Encourage frequent breaks
Say goodbye to the days of a 1-hour lunch break and instead encourage your people to take frequent breaks throughout the day.
This is particularly important to those that work in a deskless based environment such as the retail and hospitality industry. Working on your feet all day can be immensely tiring and having to work with members of the public will mean that extra caution must be taken to ensure work is carried out safely. Therefore, frequent short breaks will enable your workforce to refresh and fight off fatigue. Plus, many workplace studies have found that several shorter breaks throughout the day can increase productivity. Yes, that’s right, just another one of the many benefits of wellbeing in the workplace.
The Power of Recognition
Remember, we’re still living in the middle of a global pandemic and there is still a risk even by leaving the house. If your employees are willing to return to work, it just shows how dedicated they are to their job. So, make sure they always feel valued for their hard work.

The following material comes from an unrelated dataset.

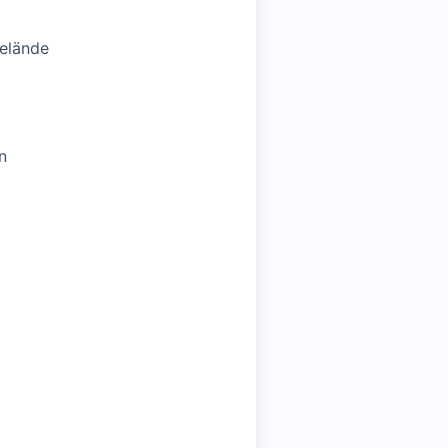
elände
n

Giving praise and recognition can have a great impact on your employee’s mental health and wellbeing. According to Gallup, employees who regularly receive praise are more productive and engaged. Positive reinforcement is a great way to get the most out of your team and the business as a whole. Acknowledging the benefits of wellbeing in the workplace can reap great rewards for both the organisation and its people.

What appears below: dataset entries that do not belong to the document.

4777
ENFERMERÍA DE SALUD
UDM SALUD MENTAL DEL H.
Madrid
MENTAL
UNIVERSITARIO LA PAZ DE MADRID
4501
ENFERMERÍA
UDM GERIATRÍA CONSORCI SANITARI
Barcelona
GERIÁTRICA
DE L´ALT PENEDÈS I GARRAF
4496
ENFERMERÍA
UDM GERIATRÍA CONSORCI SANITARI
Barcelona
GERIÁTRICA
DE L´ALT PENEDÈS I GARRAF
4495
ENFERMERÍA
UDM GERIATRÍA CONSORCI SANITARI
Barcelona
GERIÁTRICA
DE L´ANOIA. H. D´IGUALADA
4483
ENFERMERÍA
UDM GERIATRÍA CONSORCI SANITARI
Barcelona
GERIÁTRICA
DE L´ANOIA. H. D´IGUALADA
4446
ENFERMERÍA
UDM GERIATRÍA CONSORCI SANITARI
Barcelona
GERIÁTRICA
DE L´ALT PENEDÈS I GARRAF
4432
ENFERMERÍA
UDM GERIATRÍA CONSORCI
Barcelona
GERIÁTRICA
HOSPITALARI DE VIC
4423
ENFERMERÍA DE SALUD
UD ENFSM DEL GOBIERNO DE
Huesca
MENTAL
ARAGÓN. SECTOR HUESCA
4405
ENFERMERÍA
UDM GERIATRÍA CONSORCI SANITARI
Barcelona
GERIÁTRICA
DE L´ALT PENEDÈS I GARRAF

Like previously mentioned, having a long break from the workplace can cause a lack of confidence and feelings of anxiety. Just simply telling someone they’re doing well can work wonders on their self-esteem and wellbeing.
Regular Wellbeing Checks
It’s important to regularly check up on your workforce to find out how they are dealing with returning to work.
Every three or four weeks send out a Pulse Survey to your employees and ask close-ended questions such as; ‘Have you felt in any danger by returning to work?’ ‘Has your mental health and wellbeing been affected by returning to work?’
Sending out Pulse Surveys will enable you to identify any employees who may be struggling with their mental health and wellbeing on returning to work. This way you’ll be to plan out steps you need to take as a leader to improve the returning to work process and identify how you can make your workforce feel comfortable and safe.
While we may be getting some normality back into our lives, it’s quite clear that things won’t go back to how it was for some time. Of course, returning to work after lockdown was always going to come with its challenges, ensuring you put employee wellbeing at the forefront of your back to work plan and your team will bounce back stronger than ever.